Now eventually I did go back to school, of course. I learned to read and write, to add and subtract and eventually was passed on to the second grade which was a much more gentle experience. And I did not speak of my first grade trauma for a decade or more — until time and space helped me to see that my offense was really quite minor and that my teacher’s reaction to that and to so many things was not rational in the least. More than that, though (— and this I am still learning —) I was beginning to understand that our value as human beings is not measured by what we do or do not do. Whether we succeed or fail. Whether we sin or don’t sin. Oh, I’ll never forget the laughter at the supper table that night as this old story was pieced together and we shook our heads at that by-then-far-away six year old who thought she had it all figured out. And who hadn’t yet realized that only love and acceptance was waiting for her. If only she could acknowledge that she needed it.

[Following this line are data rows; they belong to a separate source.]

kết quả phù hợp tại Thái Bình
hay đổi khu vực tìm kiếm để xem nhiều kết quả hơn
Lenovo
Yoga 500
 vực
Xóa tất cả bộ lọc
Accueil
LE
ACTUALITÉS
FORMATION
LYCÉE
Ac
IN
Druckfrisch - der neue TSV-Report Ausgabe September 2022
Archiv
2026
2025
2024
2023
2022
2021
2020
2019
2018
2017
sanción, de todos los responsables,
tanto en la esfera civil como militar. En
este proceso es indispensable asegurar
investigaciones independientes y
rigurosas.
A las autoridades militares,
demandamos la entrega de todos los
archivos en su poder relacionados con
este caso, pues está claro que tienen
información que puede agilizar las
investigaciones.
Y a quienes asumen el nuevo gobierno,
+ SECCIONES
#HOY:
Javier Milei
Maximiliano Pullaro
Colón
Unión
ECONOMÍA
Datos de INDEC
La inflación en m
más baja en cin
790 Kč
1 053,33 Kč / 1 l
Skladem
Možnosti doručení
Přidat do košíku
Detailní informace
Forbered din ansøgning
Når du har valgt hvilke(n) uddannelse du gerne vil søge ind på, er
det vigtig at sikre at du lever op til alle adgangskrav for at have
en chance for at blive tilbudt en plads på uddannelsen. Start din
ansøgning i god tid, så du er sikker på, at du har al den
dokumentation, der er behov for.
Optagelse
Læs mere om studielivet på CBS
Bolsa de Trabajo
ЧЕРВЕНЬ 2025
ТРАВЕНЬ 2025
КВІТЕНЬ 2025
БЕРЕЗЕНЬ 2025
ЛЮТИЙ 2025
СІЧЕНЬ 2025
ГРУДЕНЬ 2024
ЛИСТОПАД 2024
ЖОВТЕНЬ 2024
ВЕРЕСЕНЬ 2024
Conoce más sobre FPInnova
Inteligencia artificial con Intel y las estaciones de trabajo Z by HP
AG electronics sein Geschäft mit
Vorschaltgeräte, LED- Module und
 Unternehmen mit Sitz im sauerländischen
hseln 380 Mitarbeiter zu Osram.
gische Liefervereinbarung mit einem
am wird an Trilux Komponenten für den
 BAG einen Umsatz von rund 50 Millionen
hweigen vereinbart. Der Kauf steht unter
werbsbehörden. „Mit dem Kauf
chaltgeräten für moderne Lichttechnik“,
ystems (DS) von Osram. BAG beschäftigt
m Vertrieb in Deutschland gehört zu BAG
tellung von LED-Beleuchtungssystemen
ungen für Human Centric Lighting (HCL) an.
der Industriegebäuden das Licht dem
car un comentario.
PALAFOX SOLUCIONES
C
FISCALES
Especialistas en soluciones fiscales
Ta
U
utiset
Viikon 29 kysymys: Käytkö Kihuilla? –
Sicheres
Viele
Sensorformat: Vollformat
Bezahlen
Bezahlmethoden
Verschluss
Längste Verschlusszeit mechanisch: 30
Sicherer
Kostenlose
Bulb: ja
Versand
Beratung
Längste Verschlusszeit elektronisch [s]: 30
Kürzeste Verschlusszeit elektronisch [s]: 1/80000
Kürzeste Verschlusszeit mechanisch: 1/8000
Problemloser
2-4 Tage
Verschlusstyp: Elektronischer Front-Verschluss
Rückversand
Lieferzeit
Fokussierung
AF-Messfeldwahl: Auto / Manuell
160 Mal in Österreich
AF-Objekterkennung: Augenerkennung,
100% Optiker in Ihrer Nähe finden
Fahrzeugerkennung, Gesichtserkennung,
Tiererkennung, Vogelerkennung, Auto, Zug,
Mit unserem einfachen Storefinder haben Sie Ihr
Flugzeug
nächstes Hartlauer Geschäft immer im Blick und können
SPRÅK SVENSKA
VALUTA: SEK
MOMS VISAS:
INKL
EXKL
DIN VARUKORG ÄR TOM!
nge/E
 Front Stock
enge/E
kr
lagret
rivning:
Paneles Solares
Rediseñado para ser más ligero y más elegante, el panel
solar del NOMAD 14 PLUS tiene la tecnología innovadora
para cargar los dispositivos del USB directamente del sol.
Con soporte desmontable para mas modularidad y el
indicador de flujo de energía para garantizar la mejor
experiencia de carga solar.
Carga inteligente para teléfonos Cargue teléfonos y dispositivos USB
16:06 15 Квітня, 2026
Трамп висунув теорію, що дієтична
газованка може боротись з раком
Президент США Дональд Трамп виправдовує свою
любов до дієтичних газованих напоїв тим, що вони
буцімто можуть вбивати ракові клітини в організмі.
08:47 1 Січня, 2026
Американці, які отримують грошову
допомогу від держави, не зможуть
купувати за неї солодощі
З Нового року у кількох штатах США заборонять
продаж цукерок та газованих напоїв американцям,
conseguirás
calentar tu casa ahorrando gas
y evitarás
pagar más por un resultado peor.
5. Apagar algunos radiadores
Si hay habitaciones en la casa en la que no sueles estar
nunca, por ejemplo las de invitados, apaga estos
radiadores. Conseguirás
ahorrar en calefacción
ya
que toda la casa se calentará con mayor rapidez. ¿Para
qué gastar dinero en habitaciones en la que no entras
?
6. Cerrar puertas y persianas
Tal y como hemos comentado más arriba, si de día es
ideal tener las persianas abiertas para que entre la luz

Jesus speaks to us today of truth. And of slavery to sin. And of his being our freedom as he both models and grants this unfathomable acceptance. And we know in our gut, don’t you think, as well as in our experience that truth sets us free? But first it has to be spoken, received, and embraced. Or so it seems to me. First we have to acknowledge our utter slavery to that which binds us up. And our need to be set free. And that we have nowhere to turn but to the only one who can bring this marvelous gift of freedom to us.
This is the wonder of Jesus’ words for us today and every day. It’s not up to me or you. You and I are to simply stand still in the unparalleled gift that as broken and hurting and yes, hurtful, too, as we are — Jesus came to set us free. We can’t do it. All we can do — all we have to do — is know our need and be grateful in the gift. All we have to do is cast aside the biggest lie of all: that we can do it all ourselves and that our value rests in that. It does not. And sometimes coming to that larger truth begins in simply speaking what truths we know here and now as best we can. Even or especially about ourselves. I wonder how my first grade year would have been different if only I had done this. I wonder what tomorrow will look like if I only do this then.
- I offer a long ago but not forgotten example of being enslaved to sin — of being bound up in my own inability to speak the truth. Surely we all have a thousand examples of this. What comes to mind for you?
- Jesus says today that our freedom can only come from outside ourselves: that we have to be ‘set free’ by him. How do you see this coming to be? How have you experienced this?
- Truth can be hard to come by. In life it often seems ‘relative.’ Still, I think our freedom comes home to us when we simply do our best to speak it and to acknowledge our need to be set free, in response to the giver of freedom, Jesus, who simply yearns to unbind us and set us free. What do you think?